Data to process.
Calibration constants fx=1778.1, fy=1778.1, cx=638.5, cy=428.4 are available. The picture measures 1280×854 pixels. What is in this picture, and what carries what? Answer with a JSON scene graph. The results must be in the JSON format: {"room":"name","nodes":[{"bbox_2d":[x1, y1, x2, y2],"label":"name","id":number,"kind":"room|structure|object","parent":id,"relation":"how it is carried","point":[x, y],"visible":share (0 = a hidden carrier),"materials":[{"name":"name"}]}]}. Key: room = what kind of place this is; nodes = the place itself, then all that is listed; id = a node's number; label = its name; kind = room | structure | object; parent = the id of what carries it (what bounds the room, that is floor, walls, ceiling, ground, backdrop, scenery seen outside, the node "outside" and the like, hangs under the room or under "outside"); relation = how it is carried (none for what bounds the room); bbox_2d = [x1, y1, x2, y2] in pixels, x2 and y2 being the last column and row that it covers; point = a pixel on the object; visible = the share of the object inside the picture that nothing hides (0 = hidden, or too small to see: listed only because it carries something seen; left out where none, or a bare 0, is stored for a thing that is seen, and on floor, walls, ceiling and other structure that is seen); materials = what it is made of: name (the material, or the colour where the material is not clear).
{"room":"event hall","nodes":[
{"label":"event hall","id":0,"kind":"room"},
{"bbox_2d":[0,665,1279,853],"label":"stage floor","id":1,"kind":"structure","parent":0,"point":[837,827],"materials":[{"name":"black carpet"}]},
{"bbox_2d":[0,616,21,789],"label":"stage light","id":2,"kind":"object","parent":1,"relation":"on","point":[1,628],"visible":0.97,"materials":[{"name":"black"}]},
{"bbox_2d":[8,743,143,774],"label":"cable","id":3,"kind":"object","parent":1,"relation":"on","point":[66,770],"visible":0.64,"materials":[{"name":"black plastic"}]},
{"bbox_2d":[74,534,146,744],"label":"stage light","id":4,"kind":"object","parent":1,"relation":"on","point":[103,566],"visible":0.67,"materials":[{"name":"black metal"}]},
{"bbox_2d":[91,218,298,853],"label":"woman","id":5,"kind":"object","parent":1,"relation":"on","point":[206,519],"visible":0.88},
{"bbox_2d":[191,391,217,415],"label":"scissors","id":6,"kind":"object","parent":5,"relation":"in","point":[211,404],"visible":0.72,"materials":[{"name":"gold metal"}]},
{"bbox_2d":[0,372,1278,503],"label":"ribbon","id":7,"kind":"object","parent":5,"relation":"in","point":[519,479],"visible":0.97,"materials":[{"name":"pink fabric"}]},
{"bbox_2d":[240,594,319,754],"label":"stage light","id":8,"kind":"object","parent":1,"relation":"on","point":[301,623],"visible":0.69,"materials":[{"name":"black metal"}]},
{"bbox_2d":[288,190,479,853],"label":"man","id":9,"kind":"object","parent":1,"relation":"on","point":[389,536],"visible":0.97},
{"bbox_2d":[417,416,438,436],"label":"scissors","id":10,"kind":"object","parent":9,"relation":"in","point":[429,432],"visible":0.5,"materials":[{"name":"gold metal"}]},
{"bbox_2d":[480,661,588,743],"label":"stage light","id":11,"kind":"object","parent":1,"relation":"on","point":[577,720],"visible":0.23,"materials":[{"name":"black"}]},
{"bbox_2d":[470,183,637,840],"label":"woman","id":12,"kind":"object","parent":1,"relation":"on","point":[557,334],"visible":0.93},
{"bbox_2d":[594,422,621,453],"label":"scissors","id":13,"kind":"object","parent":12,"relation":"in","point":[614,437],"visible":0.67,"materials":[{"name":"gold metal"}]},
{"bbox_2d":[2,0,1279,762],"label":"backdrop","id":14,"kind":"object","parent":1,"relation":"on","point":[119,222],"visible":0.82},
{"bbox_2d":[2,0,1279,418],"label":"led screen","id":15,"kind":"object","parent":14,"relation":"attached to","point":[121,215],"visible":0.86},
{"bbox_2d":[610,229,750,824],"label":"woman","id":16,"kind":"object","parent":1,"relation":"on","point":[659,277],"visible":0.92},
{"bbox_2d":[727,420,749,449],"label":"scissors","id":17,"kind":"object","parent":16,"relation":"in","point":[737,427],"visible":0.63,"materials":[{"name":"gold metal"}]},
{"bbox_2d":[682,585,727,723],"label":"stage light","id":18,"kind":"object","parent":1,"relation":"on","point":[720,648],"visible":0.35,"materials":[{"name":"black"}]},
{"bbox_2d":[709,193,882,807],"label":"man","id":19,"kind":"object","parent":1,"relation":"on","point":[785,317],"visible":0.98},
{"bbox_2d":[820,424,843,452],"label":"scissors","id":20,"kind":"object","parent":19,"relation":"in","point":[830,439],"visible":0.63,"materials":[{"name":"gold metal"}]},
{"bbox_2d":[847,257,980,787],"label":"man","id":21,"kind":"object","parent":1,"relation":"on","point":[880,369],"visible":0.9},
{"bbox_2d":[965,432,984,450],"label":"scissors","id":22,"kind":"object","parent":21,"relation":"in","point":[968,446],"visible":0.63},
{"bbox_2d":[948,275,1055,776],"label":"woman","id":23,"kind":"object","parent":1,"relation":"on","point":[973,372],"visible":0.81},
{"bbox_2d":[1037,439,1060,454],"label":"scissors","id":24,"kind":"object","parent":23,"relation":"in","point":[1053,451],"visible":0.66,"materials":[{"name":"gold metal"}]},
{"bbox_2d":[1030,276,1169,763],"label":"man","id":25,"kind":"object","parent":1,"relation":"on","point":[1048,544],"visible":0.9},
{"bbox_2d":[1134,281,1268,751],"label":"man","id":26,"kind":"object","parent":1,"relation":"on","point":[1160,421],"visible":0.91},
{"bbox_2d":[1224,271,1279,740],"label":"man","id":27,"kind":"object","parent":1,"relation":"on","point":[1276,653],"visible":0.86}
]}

Task to carry out. Retype all of the data word for word.

Task output.
Calibration constants fx=1778.1, fy=1778.1, cx=638.5, cy=428.4 are available. The picture measures 1280×854 pixels. What is in this picture, and what carries what? Answer with a JSON scene graph. The results must be in the JSON format: {"room":"name","nodes":[{"bbox_2d":[x1, y1, x2, y2],"label":"name","id":number,"kind":"room|structure|object","parent":id,"relation":"how it is carried","point":[x, y],"visible":share (0 = a hidden carrier),"materials":[{"name":"name"}]}]}. Key: room = what kind of place this is; nodes = the place itself, then all that is listed; id = a node's number; label = its name; kind = room | structure | object; parent = the id of what carries it (what bounds the room, that is floor, walls, ceiling, ground, backdrop, scenery seen outside, the node "outside" and the like, hangs under the room or under "outside"); relation = how it is carried (none for what bounds the room); bbox_2d = [x1, y1, x2, y2] in pixels, x2 and y2 being the last column and row that it covers; point = a pixel on the object; visible = the share of the object inside the picture that nothing hides (0 = hidden, or too small to see: listed only because it carries something seen; left out where none, or a bare 0, is stored for a thing that is seen, and on floor, walls, ceiling and other structure that is seen); materials = what it is made of: name (the material, or the colour where the material is not clear).
{"room":"event hall","nodes":[
{"label":"event hall","id":0,"kind":"room"},
{"bbox_2d":[0,665,1279,853],"label":"stage floor","id":1,"kind":"structure","parent":0,"point":[837,827],"materials":[{"name":"black carpet"}]},
{"bbox_2d":[0,616,21,789],"label":"stage light","id":2,"kind":"object","parent":1,"relation":"on","point":[1,628],"visible":0.97,"materials":[{"name":"black"}]},
{"bbox_2d":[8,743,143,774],"label":"cable","id":3,"kind":"object","parent":1,"relation":"on","point":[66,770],"visible":0.64,"materials":[{"name":"black plastic"}]},
{"bbox_2d":[74,534,146,744],"label":"stage light","id":4,"kind":"object","parent":1,"relation":"on","point":[103,566],"visible":0.67,"materials":[{"name":"black metal"}]},
{"bbox_2d":[91,218,298,853],"label":"woman","id":5,"kind":"object","parent":1,"relation":"on","point":[206,519],"visible":0.88},
{"bbox_2d":[191,391,217,415],"label":"scissors","id":6,"kind":"object","parent":5,"relation":"in","point":[211,404],"visible":0.72,"materials":[{"name":"gold metal"}]},
{"bbox_2d":[0,372,1278,503],"label":"ribbon","id":7,"kind":"object","parent":5,"relation":"in","point":[519,479],"visible":0.97,"materials":[{"name":"pink fabric"}]},
{"bbox_2d":[240,594,319,754],"label":"stage light","id":8,"kind":"object","parent":1,"relation":"on","point":[301,623],"visible":0.69,"materials":[{"name":"black metal"}]},
{"bbox_2d":[288,190,479,853],"label":"man","id":9,"kind":"object","parent":1,"relation":"on","point":[389,536],"visible":0.97},
{"bbox_2d":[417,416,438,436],"label":"scissors","id":10,"kind":"object","parent":9,"relation":"in","point":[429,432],"visible":0.5,"materials":[{"name":"gold metal"}]},
{"bbox_2d":[480,661,588,743],"label":"stage light","id":11,"kind":"object","parent":1,"relation":"on","point":[577,720],"visible":0.23,"materials":[{"name":"black"}]},
{"bbox_2d":[470,183,637,840],"label":"woman","id":12,"kind":"object","parent":1,"relation":"on","point":[557,334],"visible":0.93},
{"bbox_2d":[594,422,621,453],"label":"scissors","id":13,"kind":"object","parent":12,"relation":"in","point":[614,437],"visible":0.67,"materials":[{"name":"gold metal"}]},
{"bbox_2d":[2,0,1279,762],"label":"backdrop","id":14,"kind":"object","parent":1,"relation":"on","point":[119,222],"visible":0.82},
{"bbox_2d":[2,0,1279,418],"label":"led screen","id":15,"kind":"object","parent":14,"relation":"attached to","point":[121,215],"visible":0.86},
{"bbox_2d":[610,229,750,824],"label":"woman","id":16,"kind":"object","parent":1,"relation":"on","point":[659,277],"visible":0.92},
{"bbox_2d":[727,420,749,449],"label":"scissors","id":17,"kind":"object","parent":16,"relation":"in","point":[737,427],"visible":0.63,"materials":[{"name":"gold metal"}]},
{"bbox_2d":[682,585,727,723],"label":"stage light","id":18,"kind":"object","parent":1,"relation":"on","point":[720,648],"visible":0.35,"materials":[{"name":"black"}]},
{"bbox_2d":[709,193,882,807],"label":"man","id":19,"kind":"object","parent":1,"relation":"on","point":[785,317],"visible":0.98},
{"bbox_2d":[820,424,843,452],"label":"scissors","id":20,"kind":"object","parent":19,"relation":"in","point":[830,439],"visible":0.63,"materials":[{"name":"gold metal"}]},
{"bbox_2d":[847,257,980,787],"label":"man","id":21,"kind":"object","parent":1,"relation":"on","point":[880,369],"visible":0.9},
{"bbox_2d":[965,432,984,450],"label":"scissors","id":22,"kind":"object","parent":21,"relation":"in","point":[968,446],"visible":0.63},
{"bbox_2d":[948,275,1055,776],"label":"woman","id":23,"kind":"object","parent":1,"relation":"on","point":[973,372],"visible":0.81},
{"bbox_2d":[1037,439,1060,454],"label":"scissors","id":24,"kind":"object","parent":23,"relation":"in","point":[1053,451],"visible":0.66,"materials":[{"name":"gold metal"}]},
{"bbox_2d":[1030,276,1169,763],"label":"man","id":25,"kind":"object","parent":1,"relation":"on","point":[1048,544],"visible":0.9},
{"bbox_2d":[1134,281,1268,751],"label":"man","id":26,"kind":"object","parent":1,"relation":"on","point":[1160,421],"visible":0.91},
{"bbox_2d":[1224,271,1279,740],"label":"man","id":27,"kind":"object","parent":1,"relation":"on","point":[1276,653],"visible":0.86}
]}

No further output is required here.